Note: Each term of the sequence of integers will be represented as a string.
Example 1:
Input: 1
Output: "1"
Example 2:
Input: 4
Output: "1211"
/*题意:数前面一个数字有多少个重复的数字,计数到下一行。比如4的时候,计算 21, 有1个2,一个1,写下来就是 1211. 一次类推*/
class Solution {
public:
string countAndSay(int n) {
//1.从前到后计数,2.数字转string
string tmpstr="1";
string hstr;
string::iterator itBeg;
for (int hn=1; hn<n; ++hn)
{
hstr = tmpstr;
tmpstr.clear();
//遍历hstr, 计数,写到tmpstr
itBeg = hstr.begin();
char beforeCh = *itBeg;
++itBeg;
int cnt=1;
while(itBeg!=hstr.end()){
if (beforeCh==*itBeg){
++cnt;
++itBeg;
}
else{
//将cnt 和 beforeCh 写入tmpstr
string tmpcntstr;
while (cnt)
{
int tn = cnt%10;
tmpcntstr.push_back(tn+'0');
cnt /= 10;
}
for(int i=tmpcntstr.length()-1; i>=0; --i)

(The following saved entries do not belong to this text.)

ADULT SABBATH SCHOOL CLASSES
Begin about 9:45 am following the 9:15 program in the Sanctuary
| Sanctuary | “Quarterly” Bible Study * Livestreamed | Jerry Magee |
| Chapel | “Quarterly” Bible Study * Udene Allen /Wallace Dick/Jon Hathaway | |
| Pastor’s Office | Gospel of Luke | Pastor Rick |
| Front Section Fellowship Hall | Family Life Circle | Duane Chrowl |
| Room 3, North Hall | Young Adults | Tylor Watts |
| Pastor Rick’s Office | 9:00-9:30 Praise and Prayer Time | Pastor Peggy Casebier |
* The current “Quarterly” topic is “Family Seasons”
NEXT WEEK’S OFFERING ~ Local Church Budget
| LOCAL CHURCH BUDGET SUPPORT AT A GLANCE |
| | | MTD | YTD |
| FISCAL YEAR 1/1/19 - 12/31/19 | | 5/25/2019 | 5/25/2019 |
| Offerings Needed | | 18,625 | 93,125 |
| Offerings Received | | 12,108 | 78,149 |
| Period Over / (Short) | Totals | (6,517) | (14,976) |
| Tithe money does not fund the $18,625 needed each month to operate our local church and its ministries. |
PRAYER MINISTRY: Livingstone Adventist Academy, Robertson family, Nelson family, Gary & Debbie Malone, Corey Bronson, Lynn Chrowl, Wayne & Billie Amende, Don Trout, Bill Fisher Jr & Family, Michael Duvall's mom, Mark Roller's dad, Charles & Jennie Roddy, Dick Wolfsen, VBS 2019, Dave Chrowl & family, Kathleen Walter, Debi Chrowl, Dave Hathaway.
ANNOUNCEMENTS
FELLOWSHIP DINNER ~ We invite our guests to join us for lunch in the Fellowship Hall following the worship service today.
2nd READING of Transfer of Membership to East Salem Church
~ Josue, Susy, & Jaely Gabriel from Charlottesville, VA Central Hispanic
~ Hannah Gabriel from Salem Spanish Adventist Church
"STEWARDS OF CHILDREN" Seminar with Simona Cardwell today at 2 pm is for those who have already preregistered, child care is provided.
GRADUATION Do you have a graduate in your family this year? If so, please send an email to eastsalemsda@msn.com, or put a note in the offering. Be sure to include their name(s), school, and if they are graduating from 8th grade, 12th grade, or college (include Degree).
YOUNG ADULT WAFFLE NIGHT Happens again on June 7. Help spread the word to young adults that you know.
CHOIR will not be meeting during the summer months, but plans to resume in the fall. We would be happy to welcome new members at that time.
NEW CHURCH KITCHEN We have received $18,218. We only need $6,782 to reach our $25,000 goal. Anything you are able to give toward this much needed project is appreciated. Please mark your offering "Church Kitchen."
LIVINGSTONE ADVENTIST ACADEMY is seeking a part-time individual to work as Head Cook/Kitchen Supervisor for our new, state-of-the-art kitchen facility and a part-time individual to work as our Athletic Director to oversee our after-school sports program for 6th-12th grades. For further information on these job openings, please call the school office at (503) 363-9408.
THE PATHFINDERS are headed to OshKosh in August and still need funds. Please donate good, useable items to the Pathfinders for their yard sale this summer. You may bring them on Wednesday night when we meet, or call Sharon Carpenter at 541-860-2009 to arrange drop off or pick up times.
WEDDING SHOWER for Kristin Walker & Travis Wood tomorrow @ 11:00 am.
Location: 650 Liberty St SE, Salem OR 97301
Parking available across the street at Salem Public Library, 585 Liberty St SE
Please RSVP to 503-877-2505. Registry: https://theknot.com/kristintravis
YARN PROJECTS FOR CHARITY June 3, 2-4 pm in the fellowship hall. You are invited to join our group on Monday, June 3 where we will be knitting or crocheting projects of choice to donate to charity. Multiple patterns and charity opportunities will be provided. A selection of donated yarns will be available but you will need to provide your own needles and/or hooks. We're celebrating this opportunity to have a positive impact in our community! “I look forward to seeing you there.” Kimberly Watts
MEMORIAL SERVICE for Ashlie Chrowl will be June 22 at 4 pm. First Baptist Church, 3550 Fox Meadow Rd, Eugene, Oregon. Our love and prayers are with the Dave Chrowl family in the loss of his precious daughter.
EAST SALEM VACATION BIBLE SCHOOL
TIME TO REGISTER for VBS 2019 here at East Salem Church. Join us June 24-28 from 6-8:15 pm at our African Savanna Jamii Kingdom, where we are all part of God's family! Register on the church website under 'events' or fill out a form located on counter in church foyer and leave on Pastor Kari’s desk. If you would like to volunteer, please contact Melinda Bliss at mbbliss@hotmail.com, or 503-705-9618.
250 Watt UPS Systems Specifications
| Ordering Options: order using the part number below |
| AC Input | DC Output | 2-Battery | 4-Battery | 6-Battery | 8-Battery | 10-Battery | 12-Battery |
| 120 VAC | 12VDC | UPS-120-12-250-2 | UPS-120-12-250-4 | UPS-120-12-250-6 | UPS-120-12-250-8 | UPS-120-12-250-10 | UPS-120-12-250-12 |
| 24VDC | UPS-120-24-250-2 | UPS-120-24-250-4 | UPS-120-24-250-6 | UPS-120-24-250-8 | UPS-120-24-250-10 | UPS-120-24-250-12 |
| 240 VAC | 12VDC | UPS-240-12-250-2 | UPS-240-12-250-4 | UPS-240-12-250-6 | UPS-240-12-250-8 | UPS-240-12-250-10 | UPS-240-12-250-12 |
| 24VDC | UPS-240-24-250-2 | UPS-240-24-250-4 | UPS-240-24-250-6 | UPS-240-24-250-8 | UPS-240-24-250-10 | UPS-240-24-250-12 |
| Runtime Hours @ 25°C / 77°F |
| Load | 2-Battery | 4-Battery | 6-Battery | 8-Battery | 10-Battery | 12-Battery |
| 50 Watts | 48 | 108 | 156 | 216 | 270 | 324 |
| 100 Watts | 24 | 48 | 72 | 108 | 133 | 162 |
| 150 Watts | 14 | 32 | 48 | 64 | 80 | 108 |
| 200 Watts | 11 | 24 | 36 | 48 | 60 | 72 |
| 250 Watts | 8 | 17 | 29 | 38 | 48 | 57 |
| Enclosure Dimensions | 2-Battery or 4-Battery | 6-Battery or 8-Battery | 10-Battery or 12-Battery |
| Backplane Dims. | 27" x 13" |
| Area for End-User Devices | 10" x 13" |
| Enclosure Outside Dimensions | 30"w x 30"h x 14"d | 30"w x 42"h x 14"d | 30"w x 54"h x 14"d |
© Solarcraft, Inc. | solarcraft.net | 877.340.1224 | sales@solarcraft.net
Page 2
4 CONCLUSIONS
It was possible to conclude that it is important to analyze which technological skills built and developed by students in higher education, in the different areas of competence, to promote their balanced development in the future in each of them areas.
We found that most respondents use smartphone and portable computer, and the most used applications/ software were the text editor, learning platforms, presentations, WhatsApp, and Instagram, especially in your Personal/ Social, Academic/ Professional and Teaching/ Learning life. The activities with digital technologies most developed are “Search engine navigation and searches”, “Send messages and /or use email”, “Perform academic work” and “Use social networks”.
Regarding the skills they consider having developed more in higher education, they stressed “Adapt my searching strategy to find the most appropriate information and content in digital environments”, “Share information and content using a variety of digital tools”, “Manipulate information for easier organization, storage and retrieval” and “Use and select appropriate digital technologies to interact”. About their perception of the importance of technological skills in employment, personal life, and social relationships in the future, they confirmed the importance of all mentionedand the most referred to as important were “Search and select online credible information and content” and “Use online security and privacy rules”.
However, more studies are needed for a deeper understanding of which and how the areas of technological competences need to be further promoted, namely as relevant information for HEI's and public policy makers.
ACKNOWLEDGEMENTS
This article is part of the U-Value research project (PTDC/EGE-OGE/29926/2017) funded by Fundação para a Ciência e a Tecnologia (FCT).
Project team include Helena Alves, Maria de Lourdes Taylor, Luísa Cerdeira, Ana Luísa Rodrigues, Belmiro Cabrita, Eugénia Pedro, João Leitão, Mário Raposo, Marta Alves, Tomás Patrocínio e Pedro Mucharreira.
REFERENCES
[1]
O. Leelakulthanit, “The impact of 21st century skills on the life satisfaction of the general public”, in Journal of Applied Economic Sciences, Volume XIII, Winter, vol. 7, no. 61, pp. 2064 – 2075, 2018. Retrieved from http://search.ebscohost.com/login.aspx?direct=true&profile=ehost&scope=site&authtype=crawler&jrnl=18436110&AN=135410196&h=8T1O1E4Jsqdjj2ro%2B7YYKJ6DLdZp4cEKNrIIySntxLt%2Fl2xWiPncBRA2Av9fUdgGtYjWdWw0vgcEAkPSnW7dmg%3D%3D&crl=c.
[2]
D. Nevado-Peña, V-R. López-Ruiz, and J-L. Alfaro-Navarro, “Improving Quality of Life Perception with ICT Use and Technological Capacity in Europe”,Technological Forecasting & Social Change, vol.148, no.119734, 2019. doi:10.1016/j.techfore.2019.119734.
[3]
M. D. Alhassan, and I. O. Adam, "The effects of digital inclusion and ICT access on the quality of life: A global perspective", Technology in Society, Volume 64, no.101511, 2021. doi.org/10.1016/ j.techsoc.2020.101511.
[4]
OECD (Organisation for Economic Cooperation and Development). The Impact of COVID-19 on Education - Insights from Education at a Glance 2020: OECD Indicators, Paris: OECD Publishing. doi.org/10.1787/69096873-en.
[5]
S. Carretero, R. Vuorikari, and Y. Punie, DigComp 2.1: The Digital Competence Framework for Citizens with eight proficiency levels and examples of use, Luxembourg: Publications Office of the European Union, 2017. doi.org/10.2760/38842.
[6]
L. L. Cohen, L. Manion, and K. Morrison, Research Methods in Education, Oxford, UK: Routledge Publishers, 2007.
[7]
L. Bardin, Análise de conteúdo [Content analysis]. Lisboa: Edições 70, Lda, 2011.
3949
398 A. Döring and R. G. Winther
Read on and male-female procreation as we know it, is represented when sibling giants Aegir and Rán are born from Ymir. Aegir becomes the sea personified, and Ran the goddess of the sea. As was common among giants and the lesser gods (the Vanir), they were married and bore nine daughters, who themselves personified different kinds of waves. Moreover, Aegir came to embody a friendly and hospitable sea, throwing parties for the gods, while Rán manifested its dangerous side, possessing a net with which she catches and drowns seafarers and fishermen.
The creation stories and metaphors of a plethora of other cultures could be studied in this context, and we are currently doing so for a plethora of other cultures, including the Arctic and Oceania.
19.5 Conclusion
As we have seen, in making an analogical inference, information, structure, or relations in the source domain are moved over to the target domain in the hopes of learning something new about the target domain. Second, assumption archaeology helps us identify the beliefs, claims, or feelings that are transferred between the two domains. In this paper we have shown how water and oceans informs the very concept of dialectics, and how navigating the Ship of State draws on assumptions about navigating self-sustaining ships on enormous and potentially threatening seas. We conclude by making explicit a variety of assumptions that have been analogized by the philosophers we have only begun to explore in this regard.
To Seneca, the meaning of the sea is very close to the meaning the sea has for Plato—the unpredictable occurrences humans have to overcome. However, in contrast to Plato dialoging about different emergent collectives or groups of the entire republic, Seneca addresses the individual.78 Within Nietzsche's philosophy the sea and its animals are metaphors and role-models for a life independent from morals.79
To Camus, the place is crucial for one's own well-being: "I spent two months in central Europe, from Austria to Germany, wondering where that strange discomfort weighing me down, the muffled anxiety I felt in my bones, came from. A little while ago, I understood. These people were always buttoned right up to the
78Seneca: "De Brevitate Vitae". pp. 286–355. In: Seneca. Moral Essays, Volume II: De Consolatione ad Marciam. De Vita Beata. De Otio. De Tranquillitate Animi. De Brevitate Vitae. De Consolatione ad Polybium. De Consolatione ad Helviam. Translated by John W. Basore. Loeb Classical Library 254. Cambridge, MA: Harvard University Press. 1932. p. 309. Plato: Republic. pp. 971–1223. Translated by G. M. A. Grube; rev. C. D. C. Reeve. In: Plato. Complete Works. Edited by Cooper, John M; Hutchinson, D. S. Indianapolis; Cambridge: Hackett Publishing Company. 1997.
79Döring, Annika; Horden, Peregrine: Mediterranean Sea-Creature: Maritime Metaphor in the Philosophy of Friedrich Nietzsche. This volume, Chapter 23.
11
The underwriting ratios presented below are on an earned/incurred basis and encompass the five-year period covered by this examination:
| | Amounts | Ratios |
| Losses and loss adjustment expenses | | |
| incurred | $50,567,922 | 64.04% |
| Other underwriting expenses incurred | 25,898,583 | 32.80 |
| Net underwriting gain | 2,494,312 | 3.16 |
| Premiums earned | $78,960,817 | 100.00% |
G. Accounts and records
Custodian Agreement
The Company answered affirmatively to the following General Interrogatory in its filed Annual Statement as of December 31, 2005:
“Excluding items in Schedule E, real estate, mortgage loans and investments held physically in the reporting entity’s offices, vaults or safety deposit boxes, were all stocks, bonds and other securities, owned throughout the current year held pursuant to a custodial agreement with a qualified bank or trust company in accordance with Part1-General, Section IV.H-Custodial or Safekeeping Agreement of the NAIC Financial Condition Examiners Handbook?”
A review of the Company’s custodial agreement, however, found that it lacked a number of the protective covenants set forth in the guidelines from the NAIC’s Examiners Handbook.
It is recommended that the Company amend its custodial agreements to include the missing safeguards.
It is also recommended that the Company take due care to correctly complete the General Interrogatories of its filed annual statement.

tmpstr.push_back(tmpcntstr[i]);
tmpstr.push_back(beforeCh);
beforeCh = *itBeg;
cnt = 1;
++itBeg;
}
}//end while
string tmpcntstr;
while (cnt)
{
int tn = cnt%10;
tmpcntstr.push_back(tn+'0');
cnt /= 10;
}
for(int i=tmpcntstr.length()-1; i>=0; --i)
tmpstr.push_back(tmpcntstr[i]);
tmpstr.push_back(beforeCh);
}//end for
return tmpstr;
}
};